▶ 記述課題
• A. 本文の記述に基づき、次の問いに答えてください。
(i) インバル・ピントが日本で手掛けた作品として挙げられているのは何か。
(ii) 加藤清史郎は何歳から芸能活動を始めたか。
(iii) 加藤清史郎が「自分にとってすごく大きいお名前」として挙げた中に含まれる劇場はどこか。
• B. 本文の「宮崎駿初監督アニメ『未来少年」から「ての、中のほう過ぎるんです。」までの箇所を、「衝撃」を「ショック」に置き換えて書き直してください。

▶ 本文

------------------------------------

宮崎駿初監督アニメ『未来少年コナン』が初舞台化される。先導を担うのは、日本ではミュージカル『100万回生きたねこ』や村上春樹原作の『ねじまき鳥クロニクル』などを手掛け、その唯一無二の空間演出で観客を魅了し続けているインバル・ピント。『未来少年コナン』とインバル・ピントが掛け合わさり、どんな作品が誕生するのか期待が高まる。その舞台上で中心を担うのは加藤清史郎だ。超人的な運動神経をもつ素直で正義感の強いコナンを演じる。1歳から芸能活動をはじめ、留学を経て22歳となった現在も映像作品からミュージカルまで様々な話題作で活躍している加藤に、作品への思いや、舞台の魅力など話を聞いた。
――舞台『未来少年コナン』でコナン役のお話を受けて、第一印象はいかがでしたか?
「うわぁ……」ですね。驚きというか、衝撃を食らった感じです。原作を見たことはなかったのですが、知っている名前ばかりだなと。コナンも、宮崎駿さんも、インバル・ピントさんも、東京芸術劇場 プレイハウスも。いつか叶うかな、いつか叶えたいという、自分にとってすごく大きいお名前ばかりだったので、ここか、と。ここで、この作品で、この方たちなのか、という「うわぁ~……」です。単純に喜びがなかったわけではなくて、喜んでいますが、重いんです。喜びがそれらすべての、中のほう過ぎるんです。

------------------------------------

▶ 抽出データ
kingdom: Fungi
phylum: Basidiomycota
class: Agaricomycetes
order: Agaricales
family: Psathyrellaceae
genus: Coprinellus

------------------------------------

▶ 解答例
• A.
(i) ミュージカル『100万回生きたねこ』と、村上春樹原作の『ねじまき鳥クロニクル』
(ii) 1歳
(iii) 東京芸術劇場 プレイハウス

• B.
宮崎駿初監督アニメ『未来少年コナン』が初舞台化される。先導を担うのは、日本ではミュージカル『100万回生きたねこ』や村上春樹原作の『ねじまき鳥クロニクル』などを手掛け、その唯一無二の空間演出で観客を魅了し続けているインバル・ピント。『未来少年コナン』とインバル・ピントが掛け合わさり、どんな作品が誕生するのか期待が高まる。その舞台上で中心を担うのは加藤清史郎だ。超人的な運動神経をもつ素直で正義感の強いコナンを演じる。1歳から芸能活動をはじめ、留学を経て22歳となった現在も映像作品からミュージカルまで様々な話題作で活躍している加藤に、作品への思いや、舞台の魅力など話を聞いた。
――舞台『未来少年コナン』でコナン役のお話を受けて、第一印象はいかがでしたか?
「うわぁ……」ですね。驚きというか、ショックを食らった感じです。原作を見たことはなかったのですが、知っている名前ばかりだなと。コナンも、宮崎駿さんも、インバル・ピントさんも、東京芸術劇場 プレイハウスも。いつか叶うかな、いつか叶えたいという、自分にとってすごく大きいお名前ばかりだったので、ここか、と。ここで、この作品で、この方たちなのか、という「うわぁ~……」です。単純に喜びがなかったわけではなくて、喜んでいますが、重いんです。喜びがそれらすべての、中のほう過ぎるんです。